● **Prompt A**: Transcribe the opinion column word for word, starting with "Of course, in" and going on through "the Electoral College.".
(Beginning of Document segment)
The Only Way to Remove Trump

To eject the president, you need to beat him.

ross-douthat-thumbLargeBy Ross Douthat, Opinion Columnist

All you have to do is beat him.

Donald Trump is not a Caesar; he does not bestride our narrow world like a colossus, undefeatable save by desperate or underhanded means. He is an instinct-driven chancer who has exploited the decadence of his party and the larger system to grasp and hold a certain kind of power.

But he is also a reckless and distracted figure, a serial squanderer of opportunities, who barely won the presidency and whose coalition is united only in partisan solidarity and fear of liberalism. He may not be removable by the impeachment process, but is not a king; he is a widely hated, legislatively constrained president facing a difficult re-election.

All you have to do is beat him.

For a long time during Trump’s ascent I wrote columns demanding that the leaders of the Republican Party do something to keep this obviously unfit, chaotic, cruel man from becoming their nominee for president. Those columns were morally correct but structurally naïve, based on theories of party decision-making that no longer obtain in our era of institutional decay.

But Trump could have been stopped in the Republican primaries the old-fashioned way — by being beaten at the polls. His base was limited, his popularity fluctuated, and if his rivals had recognized the threat earlier, campaigned against him consistently, strategized with one another more effectively, and avoided their own meltdowns and missteps, there was no reason he could not have been defeated.

All you have to do is beat him.

After Trump’s administration began and immediately descended into chaos, I had one last flare of institutionalism, one last moment of outrage and 25th Amendment fantasy. But since then I have left the outrage to my liberal friends, watching them put their hopes in Robert Mueller’s investigation, in law-enforcement and intelligence-agency leaks and whistle-blowing, and finally — though with less real hope, and more grim resignation — in the House’s articles of impeachment.

Now that last effort is ending, as everyone with eyes could see it would, with the Republicans who failed to beat Trump when it counted declining to turn on him now that partisan consolidation and improving national conditions have sealed their base to him. The mix of expedience and cravenness with which the institutional G.O.P. approached impeachment is no different than the way the institutional G.O.P. behaved during Trump’s initial ascent, and it leaves Trump’s opposition no worse off than before. A failed impeachment doesn’t give him new powers or new popularity; it just shows that the normal way to be rid of an unpopular president is the way that Democrats must take.

All you have to do is beat him.

Of course, in trying to beat him they have to cope with the fact that he is chronically unscrupulous, as the Biden-Ukraine foray shows. And they have to overcome the advantage that his particular coalition enjoys in the Electoral College.
(End of Document segment)
● **Prompt B**: How many lines in the rows below contain the string "pose"? Give only the number.
(Beginning of Data provided)
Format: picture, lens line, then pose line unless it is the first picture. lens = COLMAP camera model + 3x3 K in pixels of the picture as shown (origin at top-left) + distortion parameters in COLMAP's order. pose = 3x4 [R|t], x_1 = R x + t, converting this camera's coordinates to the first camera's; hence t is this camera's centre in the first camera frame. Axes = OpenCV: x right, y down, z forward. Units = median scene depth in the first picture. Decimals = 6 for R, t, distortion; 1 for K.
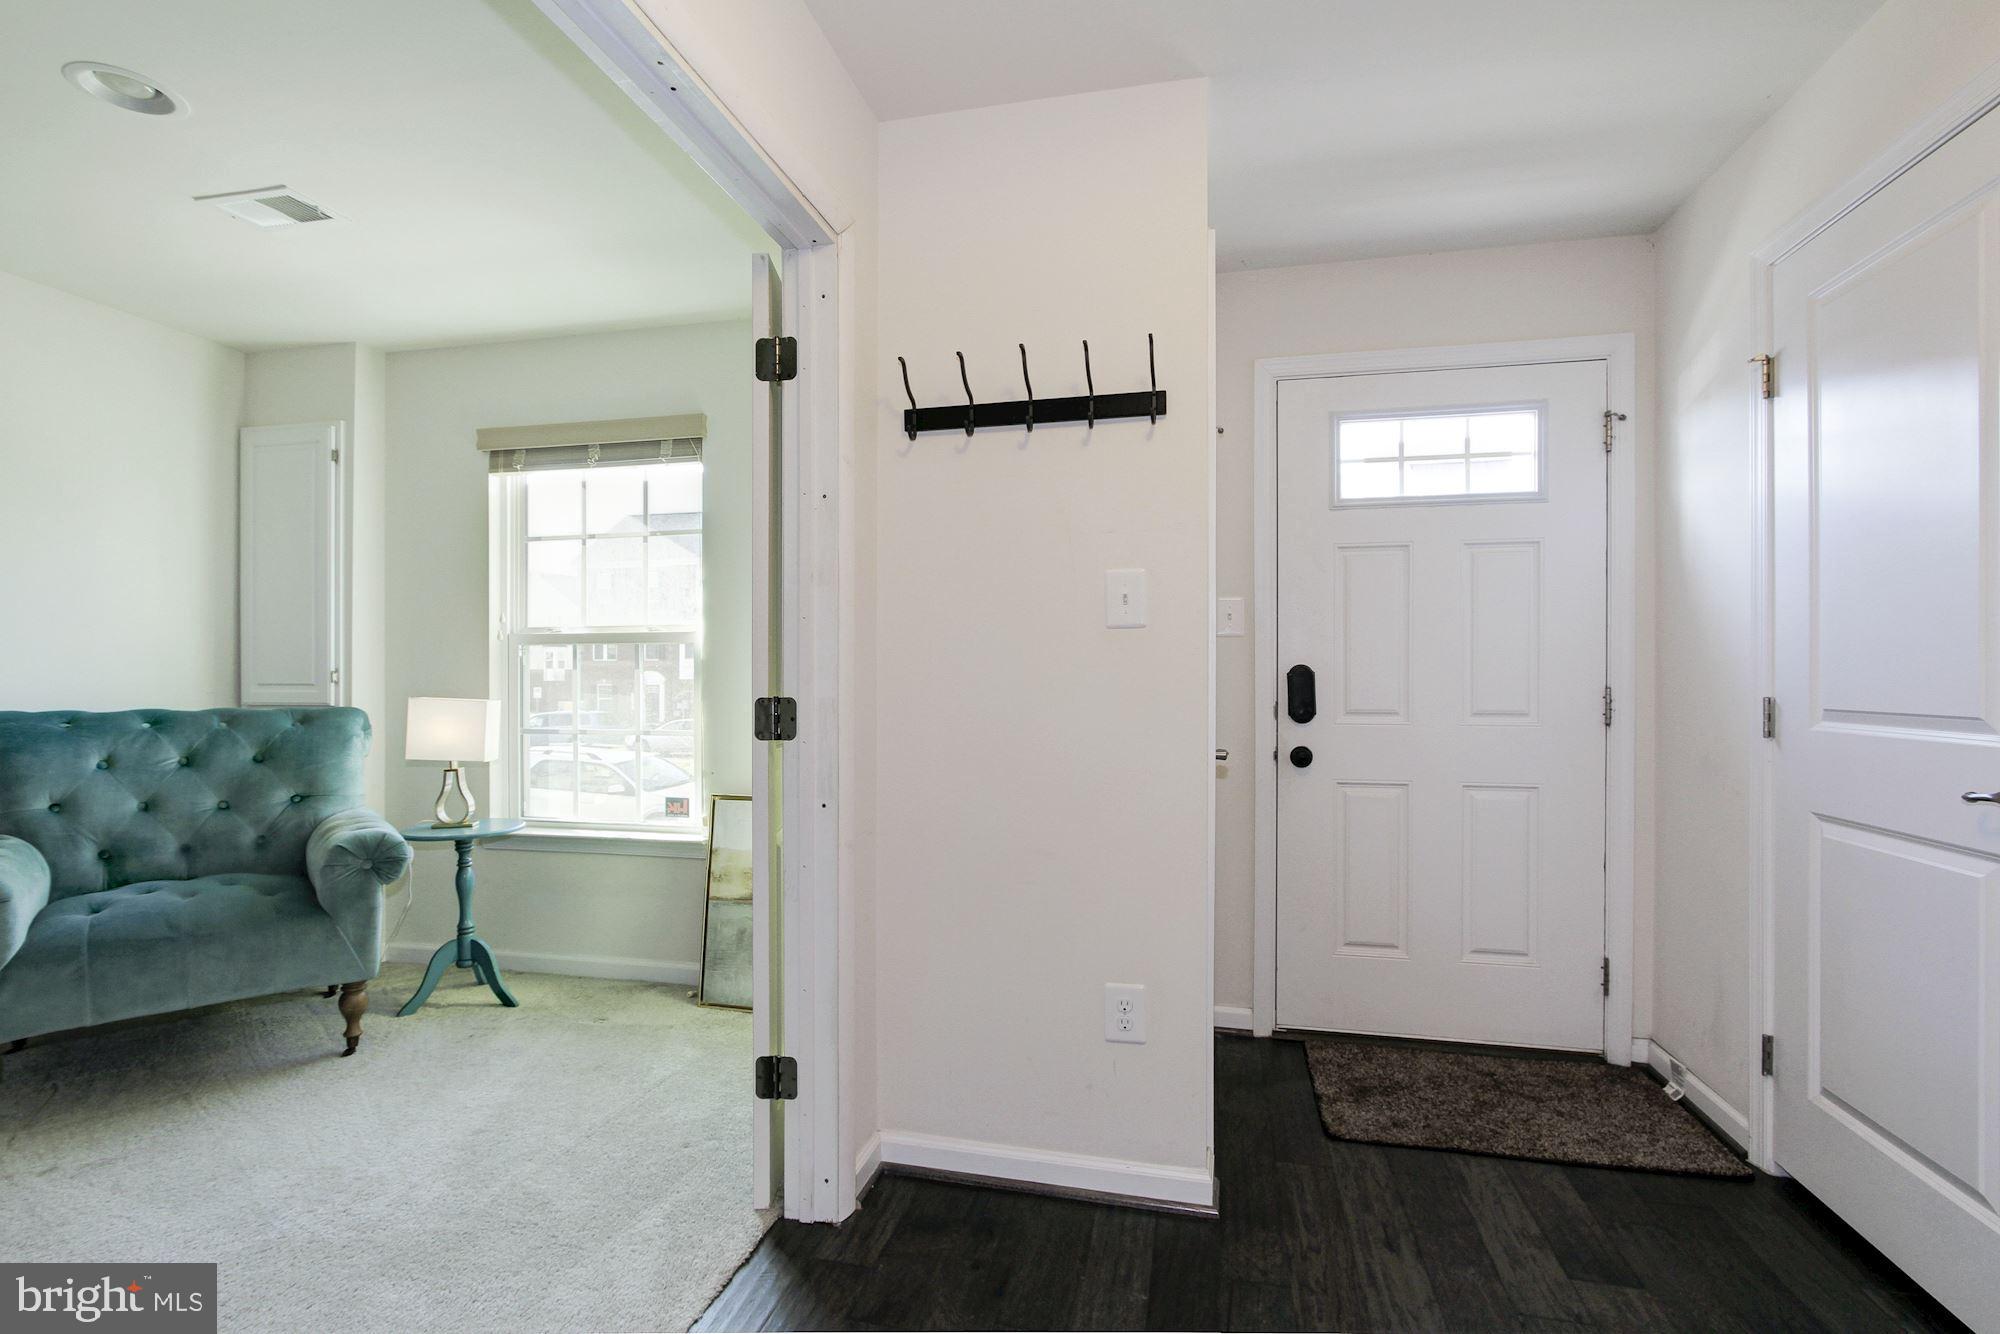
lens RADIAL K [[955.0, 0, 992.7], [0, 955.0, 676.3], [0, 0, 1]] dist [-0.001760, 0.000685]
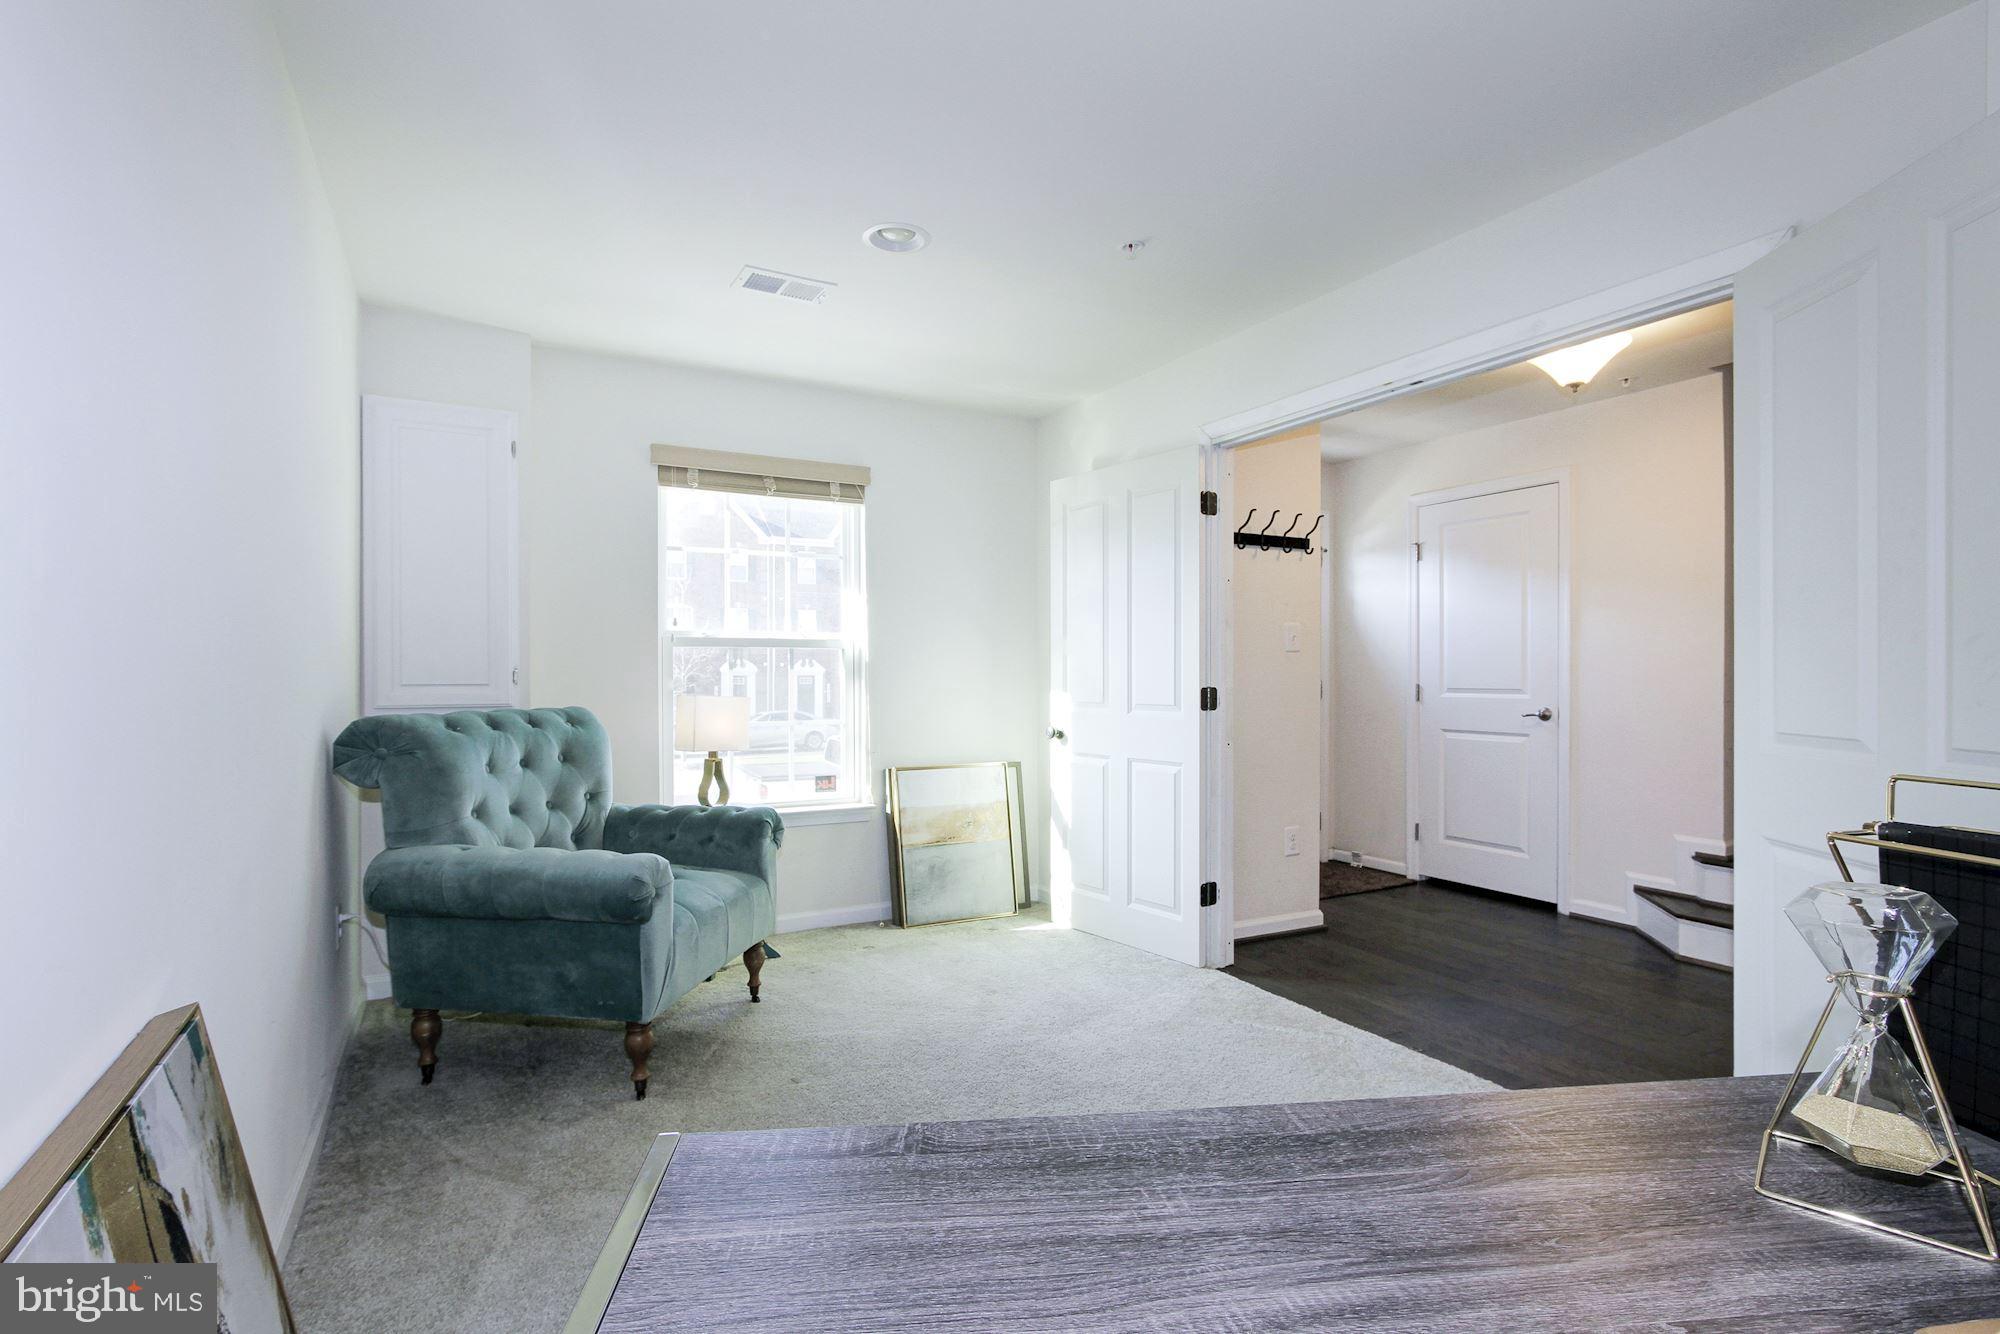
lens RADIAL K [[947.5, 0, 985.3], [0, 947.5, 675.3], [0, 0, 1]] dist [-0.012983, 0.006209]
pose [[0.742916, 0.000930, 0.669385, -1.105276], [0.003055, 0.999984, -0.004780, 0.006250], [-0.669378, 0.005596, 0.742901, -0.034329]]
(End of Data provided)
● **Written reply A**:
Of course, in trying to beat him they have to cope with the fact that he is chronically unscrupulous, as the Biden-Ukraine foray shows. And they have to overcome the advantage that his particular coalition enjoys in the Electoral College.

● **Written reply B**: 2